The NSW Court of Appeal decision in Worth v HDI Global Speciality SE [2021] NSWCA 185 is notable for its analysis of the insured’s entitlement to indemnity for property damage and business interruption losses and demonstrates how that entitlement will be governed by the terms of the policy notwithstanding the insurer’s wrongful failure to indemnify.

Background

In September 2015, the insured’s home was substantially destroyed by fire.

The house and business were insured under the insurer’s Home Based Business Property Insurance policy. By a Deed of Release, and whilst the cause of the fire remained under investigation, the insurer granted a “conditional indemnity”, under which it agreed to pay the insured in accordance with the policy. In turn, she agreed to repay those moneys in the event that a “police force” found that she had deliberately caused the fire. The insurer later advised the insured that it denied her claim, relying in part on a police forensic report concluding that the fire had been deliberately lit.

The insured commenced proceedings seeking the costs of reinstating her home; 12 months of business interruption losses; and damages for consequential loss of business revenue for the period after the expiry of that 12 months and continuing arising from the insurer’s failure to meet her claim and alleged breaches of its obligation to act with utmost good faith under Insurance Contracts Act 1984 (Cth).

The primary judge dismissed the insured’s claims, finding that she deliberately lit the fires in the kitchen and the living room.

Whilst the Court of Appeal found that the primary judge erred in finding that the insured had deliberately lit the fire, the decision is notable for the approach the Court took to the assessment of the damages the insured was entitled to.

The indemnity for property damage

The “basis of settlement” provisions of the policy provided that the insurer’s promise to settle claims on a reinstatement basis was subject to the proviso that the work of rebuilding, replacing, repairing or restoring, must be commenced and carried out with reasonable despatch, failing which the insurer would not pay more than the cost of replacement, repair or rebuilding on an indemnity basis.

Named joint coordinates
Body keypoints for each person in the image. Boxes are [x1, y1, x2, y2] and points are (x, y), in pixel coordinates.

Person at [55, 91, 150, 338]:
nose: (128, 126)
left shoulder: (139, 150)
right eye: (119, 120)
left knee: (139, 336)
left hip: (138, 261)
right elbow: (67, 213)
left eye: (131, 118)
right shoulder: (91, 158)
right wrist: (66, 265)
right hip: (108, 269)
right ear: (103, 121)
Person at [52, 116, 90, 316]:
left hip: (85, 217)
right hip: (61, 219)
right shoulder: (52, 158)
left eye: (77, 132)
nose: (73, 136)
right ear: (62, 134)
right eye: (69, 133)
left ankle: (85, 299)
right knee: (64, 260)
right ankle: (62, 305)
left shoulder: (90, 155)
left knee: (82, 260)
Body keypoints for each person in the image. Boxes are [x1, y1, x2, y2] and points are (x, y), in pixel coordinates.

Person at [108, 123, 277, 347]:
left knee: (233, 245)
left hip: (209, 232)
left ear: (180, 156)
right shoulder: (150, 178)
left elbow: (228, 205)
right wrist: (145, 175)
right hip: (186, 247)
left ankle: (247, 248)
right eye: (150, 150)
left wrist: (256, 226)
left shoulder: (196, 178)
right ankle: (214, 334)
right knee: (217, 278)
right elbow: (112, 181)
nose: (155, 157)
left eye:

[EXERCISE SET]
1. Answer these from the case note:
(a) In what month and year was the insured's home substantially destroyed by fire?
(b) Under the Deed of Release, what body had to find that the insured deliberately caused the fire before she would have to repay the money?
(c) In which two rooms did the primary judge find that the insured lit the fires?
2. Reproduce the case note word for word, covering the stretch from "In September 2015, the" through "been deliberately lit.".

[TASK SOLUTIONS]
1.
(a) September 2015
(b) A "police force"
(c) The kitchen and the living room

2.
In September 2015, the insured’s home was substantially destroyed by fire.

The house and business were insured under the insurer’s Home Based Business Property Insurance policy. By a Deed of Release, and whilst the cause of the fire remained under investigation, the insurer granted a “conditional indemnity”, under which it agreed to pay the insured in accordance with the policy. In turn, she agreed to repay those moneys in the event that a “police force” found that she had deliberately caused the fire. The insurer later advised the insured that it denied her claim, relying in part on a police forensic report concluding that the fire had been deliberately lit.